Would you rather find out you had terminal cancer from a smartphone app, or from a sympathetic and well-trained human being?
I’m no clairvoyant, but the idea of technology replacing doctors – a topic raised by two articles in the Telegraph over the last couple of weeks – is not one I can see happening , or anything close, for a very long time if ever.
One editorial went so far as to claim that GPs should be working harder in order to meet the growing demand of our ageing population. I’m not quite sure how.
“Being the only people who know about our health has made doctors wealthy and important, so it would be understandable if they had reservations about technology that threatens to overturn their monopoly on medical wisdom.”
GPs and our teams are working harder than ever to deliver well in excess of 370 million patient consultations this year – upwards of 60 million more than five years ago. Yet the funding for our service in real terms has declined dramatically over the last ten years, and our workforce has remained relatively stagnant. It certainly hasn’t risen in accordance with demand.
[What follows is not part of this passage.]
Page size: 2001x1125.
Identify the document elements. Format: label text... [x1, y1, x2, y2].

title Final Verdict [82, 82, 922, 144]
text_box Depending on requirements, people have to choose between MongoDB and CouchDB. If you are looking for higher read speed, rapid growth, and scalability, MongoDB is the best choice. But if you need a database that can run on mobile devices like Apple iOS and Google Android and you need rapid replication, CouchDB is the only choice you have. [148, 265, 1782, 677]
We can’t “work harder” without significant investment in our service, including thousands more GPs. Trying to do so would threaten our patients’ safety and put our own health at risk.
We need more resources and we also need less red tape keeping us away from frontline patient care. We also need the media to stop telling us to work harder when we’re already working ourselves to the bone.
As GPs, we are not resisting the use of technology. In fact we want to maximise our use of technology as part of a 21st century health service.
The potential for us, for the NHS, and for our patients is phenomenal.
In many respects, general practice is leading the way in implementing technology in healthcare. We were the first service to introduce electronic medical records and now 97 per cent GP practices now also offer some form of online access to patients, be it the ability to book GP appointments, ordering repeat prescriptions, or accessing their medical records ( something the College is supporting family doctors and their teams to implement ).
These services can be particularly beneficial for our growing number of patients with multiple complex and chronic conditions, for which our health service is not designed to deal with in such huge and rapidly growing numbers.
Technology can also support patients to care for themselves, and help to foster active lifestyles – essential in order to keep general practice, and the wider NHS, sustainable whilst resources are so scare and demand for GP services is so high.
Gadgets like Fitbits and Jawbones and other monitoring devices, and consoles like Nintendo Wiis, are already facilitating this, And the fact they are becoming so popular amongst a wide demographic can only be a good thing.
But gizmos and gadgets can’t do everything. The role of a doctor is multi-faceted. It isn’t just clinical knowledge or use of data; it’s judgement, it’s communication, it’s diplomacy, it’s tact, it’s pattern recognition. Crucially, it is the ability to apply that knowledge and adapt it to suit the patient in front of you, within the prevailing ethical and regulatory frameworks.
A computer or robot or algorithm might be able to do elements of this but not all. These days, people very rarely have just one thing wrong with them at any one time. Machines, no matter how good they are, are a long way off from being able to handle that complexity at the moment, and nor are they likely to. Fundamentally, no machine or programme has any “understanding” of the human condition .
In the short term, there are also patient safety concerns. We are all aware of the potential for human error but errors in technology can happen too. And, as yet, there are few safeguards for software in comparison to those in place for the drugs, devices and, yes, the humans in the system.
Take apps, a growing market with massive potential . Kitemarking isn’t readily available and the current medical regulatory framework for apps that are registered as medical devices is not fit for purpose for 21st century apps and the way in which technology is evolving.
It is essential for patient care that apps provide correct, evidence-based information and that appropriate safeguards are put in place – there is definitely a need for some form of regulation
We also have concerns about the patient safety implications of apps offering virtual consultations via smartphones. Patients will be having consultations with GPs who are unfamiliar with – and won’t necessarily have access to – their medical history, or information about drugs that they have been prescribed. Medical histories provided by patients themselves will rarely be as comprehensive as those held by their family doctor. There are also many signs and symptoms that GPs look out for when making a diagnosis, that the patient might not think to raise. And a virtual GP cannot conduct a physical examination.
So, in my opinion, technology will never replace doctors. But healthcare professionals should embrace it for the benefit of our patients and the future sustainability of our health service.